= Given problem =
Every entry here needs to be repeated exactly.

•••

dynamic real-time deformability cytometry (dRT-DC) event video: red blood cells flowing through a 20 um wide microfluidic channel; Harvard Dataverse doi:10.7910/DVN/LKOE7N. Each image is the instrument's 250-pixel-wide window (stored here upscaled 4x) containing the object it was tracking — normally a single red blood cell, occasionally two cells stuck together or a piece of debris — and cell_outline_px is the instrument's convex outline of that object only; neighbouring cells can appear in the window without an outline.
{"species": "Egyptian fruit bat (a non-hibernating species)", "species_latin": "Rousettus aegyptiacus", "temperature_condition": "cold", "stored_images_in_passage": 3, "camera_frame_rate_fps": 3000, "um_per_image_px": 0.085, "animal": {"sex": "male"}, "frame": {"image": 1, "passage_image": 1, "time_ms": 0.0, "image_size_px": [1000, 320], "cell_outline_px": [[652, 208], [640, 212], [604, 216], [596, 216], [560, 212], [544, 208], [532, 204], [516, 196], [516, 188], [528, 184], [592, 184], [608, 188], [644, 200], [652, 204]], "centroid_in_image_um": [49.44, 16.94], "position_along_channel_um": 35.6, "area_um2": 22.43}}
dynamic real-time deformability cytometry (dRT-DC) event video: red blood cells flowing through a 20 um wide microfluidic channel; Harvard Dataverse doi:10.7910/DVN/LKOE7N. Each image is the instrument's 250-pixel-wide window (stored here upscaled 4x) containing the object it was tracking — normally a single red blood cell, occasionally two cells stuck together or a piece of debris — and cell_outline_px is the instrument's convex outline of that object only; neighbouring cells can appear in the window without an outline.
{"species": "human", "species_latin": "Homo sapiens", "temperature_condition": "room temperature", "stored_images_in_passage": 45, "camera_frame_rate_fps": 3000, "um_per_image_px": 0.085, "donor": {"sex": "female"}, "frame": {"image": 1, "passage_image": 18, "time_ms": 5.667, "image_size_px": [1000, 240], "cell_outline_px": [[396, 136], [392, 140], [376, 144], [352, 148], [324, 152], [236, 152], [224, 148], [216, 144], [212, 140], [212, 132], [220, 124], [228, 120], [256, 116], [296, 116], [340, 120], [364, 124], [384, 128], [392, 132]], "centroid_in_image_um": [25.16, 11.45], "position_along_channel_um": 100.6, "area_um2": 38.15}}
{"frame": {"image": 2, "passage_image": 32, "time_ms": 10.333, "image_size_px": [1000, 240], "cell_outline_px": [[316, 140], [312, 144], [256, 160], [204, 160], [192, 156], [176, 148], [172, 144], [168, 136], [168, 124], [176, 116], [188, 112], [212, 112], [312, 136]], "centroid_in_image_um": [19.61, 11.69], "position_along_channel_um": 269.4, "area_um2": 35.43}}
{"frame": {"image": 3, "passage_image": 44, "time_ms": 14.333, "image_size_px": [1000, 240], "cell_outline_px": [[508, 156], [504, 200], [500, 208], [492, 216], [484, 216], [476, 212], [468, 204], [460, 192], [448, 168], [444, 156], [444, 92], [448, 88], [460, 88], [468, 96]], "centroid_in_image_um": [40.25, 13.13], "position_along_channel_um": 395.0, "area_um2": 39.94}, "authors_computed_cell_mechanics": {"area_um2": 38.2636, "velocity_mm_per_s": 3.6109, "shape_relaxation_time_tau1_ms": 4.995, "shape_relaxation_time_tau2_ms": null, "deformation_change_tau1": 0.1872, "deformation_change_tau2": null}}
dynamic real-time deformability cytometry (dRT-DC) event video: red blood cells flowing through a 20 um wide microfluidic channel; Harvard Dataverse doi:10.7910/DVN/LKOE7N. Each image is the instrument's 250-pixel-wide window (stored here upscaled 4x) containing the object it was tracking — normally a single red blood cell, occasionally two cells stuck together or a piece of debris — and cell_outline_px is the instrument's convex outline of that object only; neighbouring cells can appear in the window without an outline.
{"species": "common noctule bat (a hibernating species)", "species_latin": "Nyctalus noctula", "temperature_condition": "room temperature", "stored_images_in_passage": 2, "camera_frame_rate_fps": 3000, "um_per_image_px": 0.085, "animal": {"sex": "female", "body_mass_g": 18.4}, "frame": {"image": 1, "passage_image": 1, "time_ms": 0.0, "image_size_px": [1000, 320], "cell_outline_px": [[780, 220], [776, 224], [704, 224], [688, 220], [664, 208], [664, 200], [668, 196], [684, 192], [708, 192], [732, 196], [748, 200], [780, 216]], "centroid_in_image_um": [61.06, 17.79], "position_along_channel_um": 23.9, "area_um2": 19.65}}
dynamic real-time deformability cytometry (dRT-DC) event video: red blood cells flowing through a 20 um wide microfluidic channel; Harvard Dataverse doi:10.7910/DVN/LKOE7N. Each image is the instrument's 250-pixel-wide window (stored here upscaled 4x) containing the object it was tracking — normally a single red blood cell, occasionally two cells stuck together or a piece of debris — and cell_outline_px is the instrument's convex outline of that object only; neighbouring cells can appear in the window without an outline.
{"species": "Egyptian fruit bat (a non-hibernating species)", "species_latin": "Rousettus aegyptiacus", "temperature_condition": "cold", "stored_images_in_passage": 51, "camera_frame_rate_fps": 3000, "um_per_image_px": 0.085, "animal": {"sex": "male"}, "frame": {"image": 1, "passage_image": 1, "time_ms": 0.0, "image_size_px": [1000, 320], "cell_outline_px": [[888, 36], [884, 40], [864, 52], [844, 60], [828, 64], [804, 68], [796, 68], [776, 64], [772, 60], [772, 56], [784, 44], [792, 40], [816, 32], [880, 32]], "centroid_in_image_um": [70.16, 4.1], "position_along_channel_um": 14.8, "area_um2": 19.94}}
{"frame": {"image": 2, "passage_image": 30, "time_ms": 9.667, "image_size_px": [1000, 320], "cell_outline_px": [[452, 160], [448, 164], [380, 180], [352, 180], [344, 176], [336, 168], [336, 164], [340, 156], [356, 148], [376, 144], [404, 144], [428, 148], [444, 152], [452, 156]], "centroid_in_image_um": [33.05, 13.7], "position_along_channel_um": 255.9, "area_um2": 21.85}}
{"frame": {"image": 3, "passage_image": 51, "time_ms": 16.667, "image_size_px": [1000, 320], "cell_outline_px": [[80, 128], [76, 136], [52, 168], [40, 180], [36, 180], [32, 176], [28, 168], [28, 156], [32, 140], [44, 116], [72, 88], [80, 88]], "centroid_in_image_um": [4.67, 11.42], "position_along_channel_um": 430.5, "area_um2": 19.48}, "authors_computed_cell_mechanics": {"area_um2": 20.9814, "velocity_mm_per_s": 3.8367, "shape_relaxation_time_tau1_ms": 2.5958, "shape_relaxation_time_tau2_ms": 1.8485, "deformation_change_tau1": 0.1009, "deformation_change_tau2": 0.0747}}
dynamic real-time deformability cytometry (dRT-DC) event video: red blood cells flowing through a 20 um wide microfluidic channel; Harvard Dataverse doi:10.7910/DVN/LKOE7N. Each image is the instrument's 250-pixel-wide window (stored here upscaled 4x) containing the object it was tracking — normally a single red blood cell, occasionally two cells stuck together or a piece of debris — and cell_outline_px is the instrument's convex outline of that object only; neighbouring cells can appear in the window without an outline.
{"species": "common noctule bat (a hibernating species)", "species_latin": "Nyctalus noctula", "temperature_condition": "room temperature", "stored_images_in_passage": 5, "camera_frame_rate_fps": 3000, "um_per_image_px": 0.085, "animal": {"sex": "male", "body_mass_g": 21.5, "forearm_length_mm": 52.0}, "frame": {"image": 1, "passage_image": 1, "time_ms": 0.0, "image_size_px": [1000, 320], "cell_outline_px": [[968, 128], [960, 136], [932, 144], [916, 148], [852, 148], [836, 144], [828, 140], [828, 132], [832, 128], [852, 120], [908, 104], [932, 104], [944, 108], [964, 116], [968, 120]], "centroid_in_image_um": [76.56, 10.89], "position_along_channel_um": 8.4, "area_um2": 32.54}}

•••

= Answer for this exercise =
dynamic real-time deformability cytometry (dRT-DC) event video: red blood cells flowing through a 20 um wide microfluidic channel; Harvard Dataverse doi:10.7910/DVN/LKOE7N. Each image is the instrument's 250-pixel-wide window (stored here upscaled 4x) containing the object it was tracking — normally a single red blood cell, occasionally two cells stuck together or a piece of debris — and cell_outline_px is the instrument's convex outline of that object only; neighbouring cells can appear in the window without an outline.
{"species": "Egyptian fruit bat (a non-hibernating species)", "species_latin": "Rousettus aegyptiacus", "temperature_condition": "cold", "stored_images_in_passage": 3, "camera_frame_rate_fps": 3000, "um_per_image_px": 0.085, "animal": {"sex": "male"}, "frame": {"image": 1, "passage_image": 1, "time_ms": 0.0, "image_size_px": [1000, 320], "cell_outline_px": [[652, 208], [640, 212], [604, 216], [596, 216], [560, 212], [544, 208], [532, 204], [516, 196], [516, 188], [528, 184], [592, 184], [608, 188], [644, 200], [652, 204]], "centroid_in_image_um": [49.44, 16.94], "position_along_channel_um": 35.6, "area_um2": 22.43}}
dynamic real-time deformability cytometry (dRT-DC) event video: red blood cells flowing through a 20 um wide microfluidic channel; Harvard Dataverse doi:10.7910/DVN/LKOE7N. Each image is the instrument's 250-pixel-wide window (stored here upscaled 4x) containing the object it was tracking — normally a single red blood cell, occasionally two cells stuck together or a piece of debris — and cell_outline_px is the instrument's convex outline of that object only; neighbouring cells can appear in the window without an outline.
{"species": "human", "species_latin": "Homo sapiens", "temperature_condition": "room temperature", "stored_images_in_passage": 45, "camera_frame_rate_fps": 3000, "um_per_image_px": 0.085, "donor": {"sex": "female"}, "frame": {"image": 1, "passage_image": 18, "time_ms": 5.667, "image_size_px": [1000, 240], "cell_outline_px": [[396, 136], [392, 140], [376, 144], [352, 148], [324, 152], [236, 152], [224, 148], [216, 144], [212, 140], [212, 132], [220, 124], [228, 120], [256, 116], [296, 116], [340, 120], [364, 124], [384, 128], [392, 132]], "centroid_in_image_um": [25.16, 11.45], "position_along_channel_um": 100.6, "area_um2": 38.15}}
{"frame": {"image": 2, "passage_image": 32, "time_ms": 10.333, "image_size_px": [1000, 240], "cell_outline_px": [[316, 140], [312, 144], [256, 160], [204, 160], [192, 156], [176, 148], [172, 144], [168, 136], [168, 124], [176, 116], [188, 112], [212, 112], [312, 136]], "centroid_in_image_um": [19.61, 11.69], "position_along_channel_um": 269.4, "area_um2": 35.43}}
{"frame": {"image": 3, "passage_image": 44, "time_ms": 14.333, "image_size_px": [1000, 240], "cell_outline_px": [[508, 156], [504, 200], [500, 208], [492, 216], [484, 216], [476, 212], [468, 204], [460, 192], [448, 168], [444, 156], [444, 92], [448, 88], [460, 88], [468, 96]], "centroid_in_image_um": [40.25, 13.13], "position_along_channel_um": 395.0, "area_um2": 39.94}, "authors_computed_cell_mechanics": {"area_um2": 38.2636, "velocity_mm_per_s": 3.6109, "shape_relaxation_time_tau1_ms": 4.995, "shape_relaxation_time_tau2_ms": null, "deformation_change_tau1": 0.1872, "deformation_change_tau2": null}}
dynamic real-time deformability cytometry (dRT-DC) event video: red blood cells flowing through a 20 um wide microfluidic channel; Harvard Dataverse doi:10.7910/DVN/LKOE7N. Each image is the instrument's 250-pixel-wide window (stored here upscaled 4x) containing the object it was tracking — normally a single red blood cell, occasionally two cells stuck together or a piece of debris — and cell_outline_px is the instrument's convex outline of that object only; neighbouring cells can appear in the window without an outline.
{"species": "common noctule bat (a hibernating species)", "species_latin": "Nyctalus noctula", "temperature_condition": "room temperature", "stored_images_in_passage": 2, "camera_frame_rate_fps": 3000, "um_per_image_px": 0.085, "animal": {"sex": "female", "body_mass_g": 18.4}, "frame": {"image": 1, "passage_image": 1, "time_ms": 0.0, "image_size_px": [1000, 320], "cell_outline_px": [[780, 220], [776, 224], [704, 224], [688, 220], [664, 208], [664, 200], [668, 196], [684, 192], [708, 192], [732, 196], [748, 200], [780, 216]], "centroid_in_image_um": [61.06, 17.79], "position_along_channel_um": 23.9, "area_um2": 19.65}}
dynamic real-time deformability cytometry (dRT-DC) event video: red blood cells flowing through a 20 um wide microfluidic channel; Harvard Dataverse doi:10.7910/DVN/LKOE7N. Each image is the instrument's 250-pixel-wide window (stored here upscaled 4x) containing the object it was tracking — normally a single red blood cell, occasionally two cells stuck together or a piece of debris — and cell_outline_px is the instrument's convex outline of that object only; neighbouring cells can appear in the window without an outline.
{"species": "Egyptian fruit bat (a non-hibernating species)", "species_latin": "Rousettus aegyptiacus", "temperature_condition": "cold", "stored_images_in_passage": 51, "camera_frame_rate_fps": 3000, "um_per_image_px": 0.085, "animal": {"sex": "male"}, "frame": {"image": 1, "passage_image": 1, "time_ms": 0.0, "image_size_px": [1000, 320], "cell_outline_px": [[888, 36], [884, 40], [864, 52], [844, 60], [828, 64], [804, 68], [796, 68], [776, 64], [772, 60], [772, 56], [784, 44], [792, 40], [816, 32], [880, 32]], "centroid_in_image_um": [70.16, 4.1], "position_along_channel_um": 14.8, "area_um2": 19.94}}
{"frame": {"image": 2, "passage_image": 30, "time_ms": 9.667, "image_size_px": [1000, 320], "cell_outline_px": [[452, 160], [448, 164], [380, 180], [352, 180], [344, 176], [336, 168], [336, 164], [340, 156], [356, 148], [376, 144], [404, 144], [428, 148], [444, 152], [452, 156]], "centroid_in_image_um": [33.05, 13.7], "position_along_channel_um": 255.9, "area_um2": 21.85}}
{"frame": {"image": 3, "passage_image": 51, "time_ms": 16.667, "image_size_px": [1000, 320], "cell_outline_px": [[80, 128], [76, 136], [52, 168], [40, 180], [36, 180], [32, 176], [28, 168], [28, 156], [32, 140], [44, 116], [72, 88], [80, 88]], "centroid_in_image_um": [4.67, 11.42], "position_along_channel_um": 430.5, "area_um2": 19.48}, "authors_computed_cell_mechanics": {"area_um2": 20.9814, "velocity_mm_per_s": 3.8367, "shape_relaxation_time_tau1_ms": 2.5958, "shape_relaxation_time_tau2_ms": 1.8485, "deformation_change_tau1": 0.1009, "deformation_change_tau2": 0.0747}}
dynamic real-time deformability cytometry (dRT-DC) event video: red blood cells flowing through a 20 um wide microfluidic channel; Harvard Dataverse doi:10.7910/DVN/LKOE7N. Each image is the instrument's 250-pixel-wide window (stored here upscaled 4x) containing the object it was tracking — normally a single red blood cell, occasionally two cells stuck together or a piece of debris — and cell_outline_px is the instrument's convex outline of that object only; neighbouring cells can appear in the window without an outline.
{"species": "common noctule bat (a hibernating species)", "species_latin": "Nyctalus noctula", "temperature_condition": "room temperature", "stored_images_in_passage": 5, "camera_frame_rate_fps": 3000, "um_per_image_px": 0.085, "animal": {"sex": "male", "body_mass_g": 21.5, "forearm_length_mm": 52.0}, "frame": {"image": 1, "passage_image": 1, "time_ms": 0.0, "image_size_px": [1000, 320], "cell_outline_px": [[968, 128], [960, 136], [932, 144], [916, 148], [852, 148], [836, 144], [828, 140], [828, 132], [832, 128], [852, 120], [908, 104], [932, 104], [944, 108], [964, 116], [968, 120]], "centroid_in_image_um": [76.56, 10.89], "position_along_channel_um": 8.4, "area_um2": 32.54}}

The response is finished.